External validation of ELASTIC NET regression models including newborn metabolomic markers for postnatal gestational age estimation in East and South-East Asian infants.
Steven HawkenMalia S Q MurphyRobin DucharmeA Brianne BotaLindsay A WilsonWei ChengMa-Am Joy R TumulakMaria Melanie Liberty AlcausinMa Elouisa ReyesWenjuan QiuBeth K PotterJulian LittleMark WalkerLin ZhangCarmencita PadillaPranesh ChakrabortyKumanan WilsonPublished in: Gates open research (2020)

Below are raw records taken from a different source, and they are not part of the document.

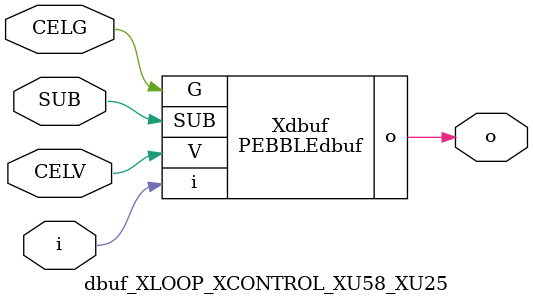
<source format=v>



module PEBBLEdbuf ( o, G, SUB, V, i );

  input V;
  input i;
  input G;
  output o;
  input SUB;
endmodule

//Celera Confidential Do Not Copy dbuf_XLOOP_XCONTROL_XU58_XU25
//Celera Confidential Symbol Generator
//Digital Buffer
module dbuf_XLOOP_XCONTROL_XU58_XU25 (CELV,CELG,i,o,SUB);
input CELV;
input CELG;
input i;
input SUB;
output o;

//Celera Confidential Do Not Copy dbuf
PEBBLEdbuf Xdbuf(
.V (CELV),
.i (i),
.o (o),
.SUB (SUB),
.G (CELG)
);
//,diesize,PEBBLEdbuf

//Celera Confidential Do Not Copy Module End
//Celera Schematic Generator
endmodule

</source>
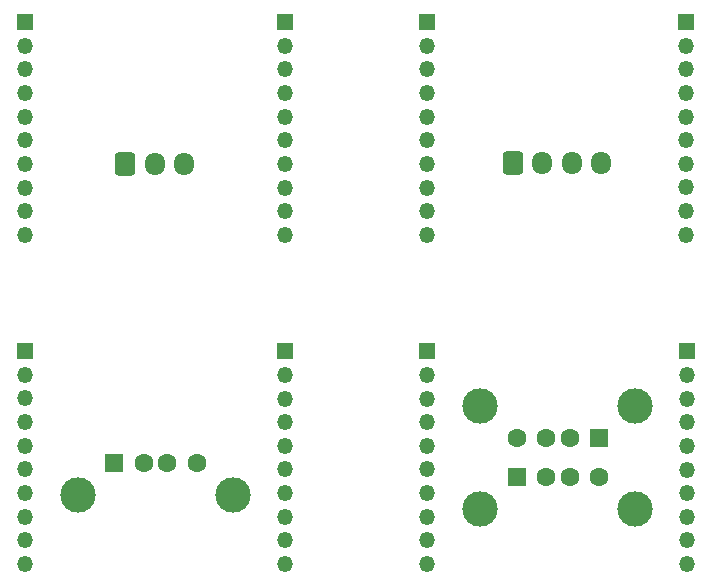
<source format=gbr>
%TF.GenerationSoftware,KiCad,Pcbnew,7.0.7*%
%TF.CreationDate,2023-10-06T19:00:49-06:00*%
%TF.ProjectId,Modular_Interfaces_No_GigE,4d6f6475-6c61-4725-9f49-6e7465726661,rev?*%
%TF.SameCoordinates,Original*%
%TF.FileFunction,Copper,L2,Bot*%
%TF.FilePolarity,Positive*%
%FSLAX46Y46*%
G04 Gerber Fmt 4.6, Leading zero omitted, Abs format (unit mm)*
G04 Created by KiCad (PCBNEW 7.0.7) date 2023-10-06 19:00:49*
%MOMM*%
%LPD*%
G01*
G04 APERTURE LIST*
G04 Aperture macros list*
%AMRoundRect*
0 Rectangle with rounded corners*
0 $1 Rounding radius*
0 $2 $3 $4 $5 $6 $7 $8 $9 X,Y pos of 4 corners*
0 Add a 4 corners polygon primitive as box body*
4,1,4,$2,$3,$4,$5,$6,$7,$8,$9,$2,$3,0*
0 Add four circle primitives for the rounded corners*
1,1,$1+$1,$2,$3*
1,1,$1+$1,$4,$5*
1,1,$1+$1,$6,$7*
1,1,$1+$1,$8,$9*
0 Add four rect primitives between the rounded corners*
20,1,$1+$1,$2,$3,$4,$5,0*
20,1,$1+$1,$4,$5,$6,$7,0*
20,1,$1+$1,$6,$7,$8,$9,0*
20,1,$1+$1,$8,$9,$2,$3,0*%
G04 Aperture macros list end*
%TA.AperFunction,ComponentPad*%
%ADD10RoundRect,0.250000X-0.600000X-0.725000X0.600000X-0.725000X0.600000X0.725000X-0.600000X0.725000X0*%
%TD*%
%TA.AperFunction,ComponentPad*%
%ADD11O,1.700000X1.950000*%
%TD*%
%TA.AperFunction,ComponentPad*%
%ADD12R,1.350000X1.350000*%
%TD*%
%TA.AperFunction,ComponentPad*%
%ADD13O,1.350000X1.350000*%
%TD*%
%TA.AperFunction,ComponentPad*%
%ADD14R,1.600000X1.600000*%
%TD*%
%TA.AperFunction,ComponentPad*%
%ADD15C,1.600000*%
%TD*%
%TA.AperFunction,ComponentPad*%
%ADD16C,3.000000*%
%TD*%
G04 APERTURE END LIST*
D10*
%TO.P,J11,1,Pin_1*%
%TO.N,Net-(J11-Pin_1)*%
X139523507Y-78091199D03*
D11*
%TO.P,J11,2,Pin_2*%
%TO.N,Net-(J11-Pin_2)*%
X142023507Y-78091199D03*
%TO.P,J11,3,Pin_3*%
%TO.N,Net-(J11-Pin_3)*%
X144523507Y-78091199D03*
%TO.P,J11,4,Pin_4*%
%TO.N,Net-(J11-Pin_4)*%
X147023507Y-78091199D03*
%TD*%
D12*
%TO.P,J13,1,Pin_1*%
%TO.N,Net-(J11-Pin_3)*%
X154220000Y-66120000D03*
D13*
%TO.P,J13,2,Pin_2*%
%TO.N,Net-(J11-Pin_4)*%
X154220000Y-68120000D03*
%TO.P,J13,3,Pin_3*%
%TO.N,unconnected-(J13-Pin_3-Pad3)*%
X154220000Y-70120000D03*
%TO.P,J13,4,Pin_4*%
%TO.N,unconnected-(J13-Pin_4-Pad4)*%
X154220000Y-72120000D03*
%TO.P,J13,5,Pin_5*%
%TO.N,unconnected-(J13-Pin_5-Pad5)*%
X154220000Y-74120000D03*
%TO.P,J13,6,Pin_6*%
%TO.N,unconnected-(J13-Pin_6-Pad6)*%
X154220000Y-76120000D03*
%TO.P,J13,7,Pin_7*%
%TO.N,unconnected-(J13-Pin_7-Pad7)*%
X154220000Y-78120000D03*
%TO.P,J13,8,Pin_8*%
%TO.N,unconnected-(J13-Pin_8-Pad8)*%
X154220000Y-80120000D03*
%TO.P,J13,9,Pin_9*%
%TO.N,unconnected-(J13-Pin_9-Pad9)*%
X154220000Y-82120000D03*
%TO.P,J13,10,Pin_10*%
%TO.N,unconnected-(J13-Pin_10-Pad10)*%
X154220000Y-84120000D03*
%TD*%
%TO.P,J12,10,Pin_10*%
%TO.N,Net-(J11-Pin_2)*%
X132250000Y-84130000D03*
%TO.P,J12,9,Pin_9*%
%TO.N,unconnected-(J12-Pin_9-Pad9)*%
X132250000Y-82130000D03*
%TO.P,J12,8,Pin_8*%
%TO.N,unconnected-(J12-Pin_8-Pad8)*%
X132250000Y-80130000D03*
%TO.P,J12,7,Pin_7*%
%TO.N,unconnected-(J12-Pin_7-Pad7)*%
X132250000Y-78130000D03*
%TO.P,J12,6,Pin_6*%
%TO.N,unconnected-(J12-Pin_6-Pad6)*%
X132250000Y-76130000D03*
%TO.P,J12,5,Pin_5*%
%TO.N,unconnected-(J12-Pin_5-Pad5)*%
X132250000Y-74130000D03*
%TO.P,J12,4,Pin_4*%
%TO.N,unconnected-(J12-Pin_4-Pad4)*%
X132250000Y-72130000D03*
%TO.P,J12,3,Pin_3*%
%TO.N,unconnected-(J12-Pin_3-Pad3)*%
X132250000Y-70130000D03*
%TO.P,J12,2,Pin_2*%
%TO.N,unconnected-(J12-Pin_2-Pad2)*%
X132250000Y-68130000D03*
D12*
%TO.P,J12,1,Pin_1*%
%TO.N,Net-(J11-Pin_1)*%
X132250000Y-66130000D03*
%TD*%
%TO.P,J10,1,Pin_1*%
%TO.N,Net-(J10-Pin_1)*%
X120200000Y-66130000D03*
D13*
%TO.P,J10,2,Pin_2*%
%TO.N,unconnected-(J10-Pin_2-Pad2)*%
X120200000Y-68130000D03*
%TO.P,J10,3,Pin_3*%
%TO.N,unconnected-(J10-Pin_3-Pad3)*%
X120200000Y-70130000D03*
%TO.P,J10,4,Pin_4*%
%TO.N,unconnected-(J10-Pin_4-Pad4)*%
X120200000Y-72130000D03*
%TO.P,J10,5,Pin_5*%
%TO.N,unconnected-(J10-Pin_5-Pad5)*%
X120200000Y-74130000D03*
%TO.P,J10,6,Pin_6*%
%TO.N,unconnected-(J10-Pin_6-Pad6)*%
X120200000Y-76130000D03*
%TO.P,J10,7,Pin_7*%
%TO.N,unconnected-(J10-Pin_7-Pad7)*%
X120200000Y-78130000D03*
%TO.P,J10,8,Pin_8*%
%TO.N,unconnected-(J10-Pin_8-Pad8)*%
X120200000Y-80130000D03*
%TO.P,J10,9,Pin_9*%
%TO.N,unconnected-(J10-Pin_9-Pad9)*%
X120200000Y-82130000D03*
%TO.P,J10,10,Pin_10*%
%TO.N,unconnected-(J10-Pin_10-Pad10)*%
X120200000Y-84130000D03*
%TD*%
D12*
%TO.P,J9,1,Pin_1*%
%TO.N,Net-(J8-Pin_1)*%
X98210000Y-66130000D03*
D13*
%TO.P,J9,2,Pin_2*%
%TO.N,unconnected-(J9-Pin_2-Pad2)*%
X98210000Y-68130000D03*
%TO.P,J9,3,Pin_3*%
%TO.N,unconnected-(J9-Pin_3-Pad3)*%
X98210000Y-70130000D03*
%TO.P,J9,4,Pin_4*%
%TO.N,unconnected-(J9-Pin_4-Pad4)*%
X98210000Y-72130000D03*
%TO.P,J9,5,Pin_5*%
%TO.N,unconnected-(J9-Pin_5-Pad5)*%
X98210000Y-74130000D03*
%TO.P,J9,6,Pin_6*%
%TO.N,unconnected-(J9-Pin_6-Pad6)*%
X98210000Y-76130000D03*
%TO.P,J9,7,Pin_7*%
%TO.N,unconnected-(J9-Pin_7-Pad7)*%
X98210000Y-78130000D03*
%TO.P,J9,8,Pin_8*%
%TO.N,unconnected-(J9-Pin_8-Pad8)*%
X98210000Y-80130000D03*
%TO.P,J9,9,Pin_9*%
%TO.N,unconnected-(J9-Pin_9-Pad9)*%
X98210000Y-82130000D03*
%TO.P,J9,10,Pin_10*%
%TO.N,Net-(J8-Pin_2)*%
X98210000Y-84130000D03*
%TD*%
D10*
%TO.P,J8,1,Pin_1*%
%TO.N,Net-(J8-Pin_1)*%
X106693507Y-78171199D03*
D11*
%TO.P,J8,2,Pin_2*%
%TO.N,Net-(J8-Pin_2)*%
X109193507Y-78171199D03*
%TO.P,J8,3,Pin_3*%
%TO.N,Net-(J10-Pin_1)*%
X111693507Y-78171199D03*
%TD*%
D13*
%TO.P,J7,10,Pin_10*%
%TO.N,unconnected-(J7-Pin_10-Pad10)*%
X154250000Y-112010000D03*
%TO.P,J7,9,Pin_9*%
%TO.N,unconnected-(J7-Pin_9-Pad9)*%
X154250000Y-110010000D03*
%TO.P,J7,8,Pin_8*%
%TO.N,unconnected-(J7-Pin_8-Pad8)*%
X154250000Y-108010000D03*
%TO.P,J7,7,Pin_7*%
%TO.N,unconnected-(J7-Pin_7-Pad7)*%
X154250000Y-106010000D03*
%TO.P,J7,6,Pin_6*%
%TO.N,unconnected-(J7-Pin_6-Pad6)*%
X154250000Y-104010000D03*
%TO.P,J7,5,Pin_5*%
%TO.N,unconnected-(J7-Pin_5-Pad5)*%
X154250000Y-102010000D03*
%TO.P,J7,4,Pin_4*%
%TO.N,unconnected-(J7-Pin_4-Pad4)*%
X154250000Y-100010000D03*
%TO.P,J7,3,Pin_3*%
%TO.N,unconnected-(J7-Pin_3-Pad3)*%
X154250000Y-98010000D03*
%TO.P,J7,2,Pin_2*%
%TO.N,Net-(J5-D+)*%
X154250000Y-96010000D03*
D12*
%TO.P,J7,1,Pin_1*%
%TO.N,Net-(J5-D-)*%
X154250000Y-94010000D03*
%TD*%
%TO.P,J6,1,Pin_1*%
%TO.N,Net-(J4-VBUS)*%
X132272200Y-93999000D03*
D13*
%TO.P,J6,2,Pin_2*%
%TO.N,Net-(J4-D+)*%
X132272200Y-95999000D03*
%TO.P,J6,3,Pin_3*%
%TO.N,Net-(J4-D-)*%
X132272200Y-97999000D03*
%TO.P,J6,4,Pin_4*%
%TO.N,unconnected-(J6-Pin_4-Pad4)*%
X132272200Y-99999000D03*
%TO.P,J6,5,Pin_5*%
%TO.N,unconnected-(J6-Pin_5-Pad5)*%
X132272200Y-101999000D03*
%TO.P,J6,6,Pin_6*%
%TO.N,unconnected-(J6-Pin_6-Pad6)*%
X132272200Y-103999000D03*
%TO.P,J6,7,Pin_7*%
%TO.N,unconnected-(J6-Pin_7-Pad7)*%
X132272200Y-105999000D03*
%TO.P,J6,8,Pin_8*%
%TO.N,unconnected-(J6-Pin_8-Pad8)*%
X132272200Y-107999000D03*
%TO.P,J6,9,Pin_9*%
%TO.N,unconnected-(J6-Pin_9-Pad9)*%
X132272200Y-109999000D03*
%TO.P,J6,10,Pin_10*%
%TO.N,Net-(J4-GND)*%
X132272200Y-111999000D03*
%TD*%
D14*
%TO.P,J5,1,VBUS*%
%TO.N,Net-(J4-VBUS)*%
X146830000Y-101300000D03*
D15*
%TO.P,J5,2,D-*%
%TO.N,Net-(J5-D-)*%
X144330000Y-101300000D03*
%TO.P,J5,3,D+*%
%TO.N,Net-(J5-D+)*%
X142330000Y-101300000D03*
%TO.P,J5,4,GND*%
%TO.N,Net-(J4-GND)*%
X139830000Y-101300000D03*
D16*
%TO.P,J5,5,Shield*%
X149900000Y-98590000D03*
X136760000Y-98590000D03*
%TD*%
D14*
%TO.P,J4,1,VBUS*%
%TO.N,Net-(J4-VBUS)*%
X139832200Y-104679000D03*
D15*
%TO.P,J4,2,D-*%
%TO.N,Net-(J4-D-)*%
X142332200Y-104679000D03*
%TO.P,J4,3,D+*%
%TO.N,Net-(J4-D+)*%
X144332200Y-104679000D03*
%TO.P,J4,4,GND*%
%TO.N,Net-(J4-GND)*%
X146832200Y-104679000D03*
D16*
%TO.P,J4,5,Shield*%
X136762200Y-107389000D03*
X149902200Y-107389000D03*
%TD*%
D12*
%TO.P,J3,1,Pin_1*%
%TO.N,Net-(J1-D-)*%
X120210000Y-94000000D03*
D13*
%TO.P,J3,2,Pin_2*%
%TO.N,Net-(J1-D+)*%
X120210000Y-96000000D03*
%TO.P,J3,3,Pin_3*%
%TO.N,unconnected-(J3-Pin_3-Pad3)*%
X120210000Y-98000000D03*
%TO.P,J3,4,Pin_4*%
%TO.N,unconnected-(J3-Pin_4-Pad4)*%
X120210000Y-100000000D03*
%TO.P,J3,5,Pin_5*%
%TO.N,unconnected-(J3-Pin_5-Pad5)*%
X120210000Y-102000000D03*
%TO.P,J3,6,Pin_6*%
%TO.N,unconnected-(J3-Pin_6-Pad6)*%
X120210000Y-104000000D03*
%TO.P,J3,7,Pin_7*%
%TO.N,unconnected-(J3-Pin_7-Pad7)*%
X120210000Y-106000000D03*
%TO.P,J3,8,Pin_8*%
%TO.N,unconnected-(J3-Pin_8-Pad8)*%
X120210000Y-108000000D03*
%TO.P,J3,9,Pin_9*%
%TO.N,unconnected-(J3-Pin_9-Pad9)*%
X120210000Y-110000000D03*
%TO.P,J3,10,Pin_10*%
%TO.N,unconnected-(J3-Pin_10-Pad10)*%
X120210000Y-112000000D03*
%TD*%
D12*
%TO.P,J2,1,Pin_1*%
%TO.N,Net-(J1-VBUS)*%
X98230000Y-93990000D03*
D13*
%TO.P,J2,2,Pin_2*%
%TO.N,unconnected-(J2-Pin_2-Pad2)*%
X98230000Y-95990000D03*
%TO.P,J2,3,Pin_3*%
%TO.N,unconnected-(J2-Pin_3-Pad3)*%
X98230000Y-97990000D03*
%TO.P,J2,4,Pin_4*%
%TO.N,unconnected-(J2-Pin_4-Pad4)*%
X98230000Y-99990000D03*
%TO.P,J2,5,Pin_5*%
%TO.N,unconnected-(J2-Pin_5-Pad5)*%
X98230000Y-101990000D03*
%TO.P,J2,6,Pin_6*%
%TO.N,unconnected-(J2-Pin_6-Pad6)*%
X98230000Y-103990000D03*
%TO.P,J2,7,Pin_7*%
%TO.N,unconnected-(J2-Pin_7-Pad7)*%
X98230000Y-105990000D03*
%TO.P,J2,8,Pin_8*%
%TO.N,unconnected-(J2-Pin_8-Pad8)*%
X98230000Y-107990000D03*
%TO.P,J2,9,Pin_9*%
%TO.N,unconnected-(J2-Pin_9-Pad9)*%
X98230000Y-109990000D03*
%TO.P,J2,10,Pin_10*%
%TO.N,Net-(J1-GND)*%
X98230000Y-111990000D03*
%TD*%
D14*
%TO.P,J1,1,VBUS*%
%TO.N,Net-(J1-VBUS)*%
X105760200Y-103410800D03*
D15*
%TO.P,J1,2,D-*%
%TO.N,Net-(J1-D-)*%
X108260200Y-103410800D03*
%TO.P,J1,3,D+*%
%TO.N,Net-(J1-D+)*%
X110260200Y-103410800D03*
%TO.P,J1,4,GND*%
%TO.N,Net-(J1-GND)*%
X112760200Y-103410800D03*
D16*
%TO.P,J1,5,Shield*%
X102690200Y-106120800D03*
X115830200Y-106120800D03*
%TD*%
M02*

</source>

Background: Postnatal gestational age (GA) algorithms derived from newborn metabolic profiles have emerged as a novel method of acquiring population-level preterm birth estimates in low resource settings. To date, model development and validation have been carried out in North American settings. Validation outside of these settings is warranted. Methods: This was a retrospective database study using data from newborn screening programs in Canada, the Philippines and China. ELASTICNET machine learning models were developed to estimate GA in a cohort of infants from Canada using sex, birth weight and metabolomic markers from newborn heel prick blood samples. Final models were internally validated in an independent group of infants, and externally validated in cohorts of infants from the Philippines and China. Results: Cohorts included 39,666 infants from Canada, 82,909 from the Philippines and 4,448 from China. For the full model including sex, birth weight and metabolomic markers, GA estimates were within 5 days of ultrasound values in the Canadian internal validation (mean absolute error (MAE) 0.71, 95% CI: 0.71, 0.72), and within 6 days of ultrasound GA in both the Filipino (0.90 (0.90, 0.91)) and Chinese cohorts (0.89 (0.86, 0.92)). Despite the decreased accuracy in external settings, our models incorporating metabolomic markers performed better than the baseline model, which relied on sex and birth weight alone. In preterm and growth-restricted infants, the accuracy of metabolomic models was markedly higher than the baseline model. Conclusions: Accuracy of metabolic GA algorithms was attenuated when applied in external settings. Models including metabolomic markers demonstrated higher accuracy than models using sex and birth weight alone. As innovators look to take this work to scale, further investigation of modeling and data normalization techniques will be needed to improve robustness and generalizability of metabolomic GA estimates in low resource settings, where this could have the most clinical utility.